Modelling Accretion Disk and Stellar Wind Interactions: the Case of Sgr A*

Abstract: Sgr A* is an ideal target to study low-luminosity accreting systems. It has been recently proposed that properties of the accretion flow around Sgr A* can be probed through its interactions with the stellar wind of nearby massive stars belonging to the S-cluster. When a star intercepts the accretion disk, the ram and thermal pressures of the disk terminate the stellar wind leading to the formation of a bow shock structure. Here, a semi-analytical model is constructed which describes the geometry of the termination shock formed in the wind.
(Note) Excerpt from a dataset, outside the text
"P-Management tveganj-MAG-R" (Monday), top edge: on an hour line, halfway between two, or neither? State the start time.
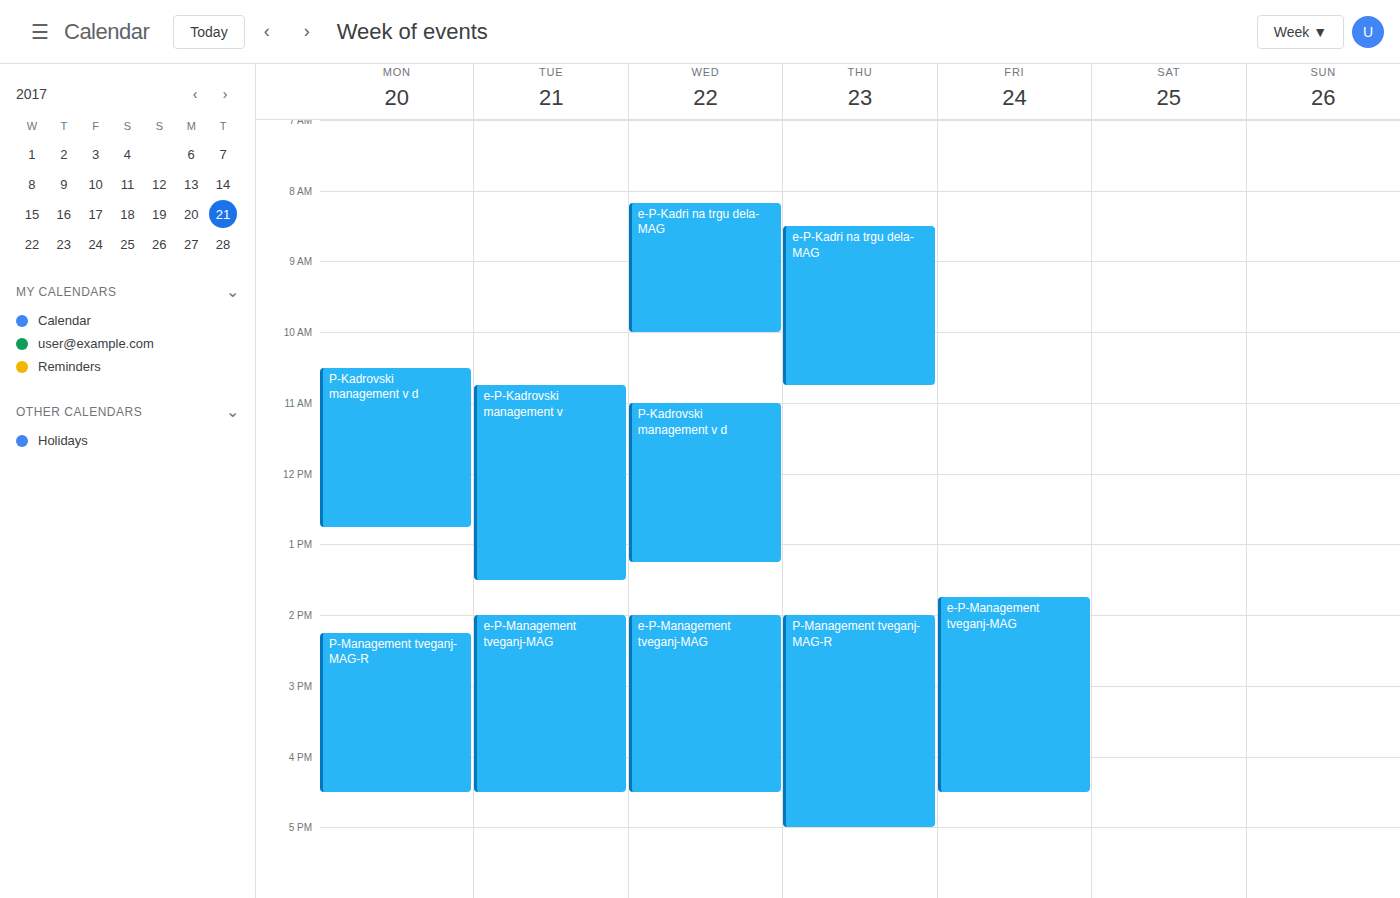
2:15 PM -- neither: a quarter of the way from the 2 PM line to the 3 PM line.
With the employment of numerical hydrodynamic simulations, this model is both verified and extended to a region prone to Kelvin-Helmholtz instabilities. Because the characteristic wind and stellar velocities are in $\sim10^{8}$ cm s$^{-1}$ range, the shocked wind may produce detectable X-rays via thermal bremsstrahlung emission. The application of this model to the pericenter passage of S2, the brightest member of the S-cluster, shows that the shocked wind produces roughly a month long X-ray flare with a peak luminosity of $L\approx 4 \times 10^{33}$ erg s$^{-1}$ for a stellar mass-loss rate, disk number density, and thermal pressure strength of $\dot{M}{\rm w}= 10^{-7} M\odot\, {\rm yr}^{-1}$, $n_{\rm d} = 10^{5}$ cm$^{-3}$, and $\alpha=0.1$, respectively. This peak luminosity is comparable to the quiescent X-ray emission detected from Sgr A* and is within the detection capabilities of current X-ray observatories. Its detection could constrain the density and thickness of the disk at a distance of $\sim 3000$ gravitational radii from the supermassive black hole.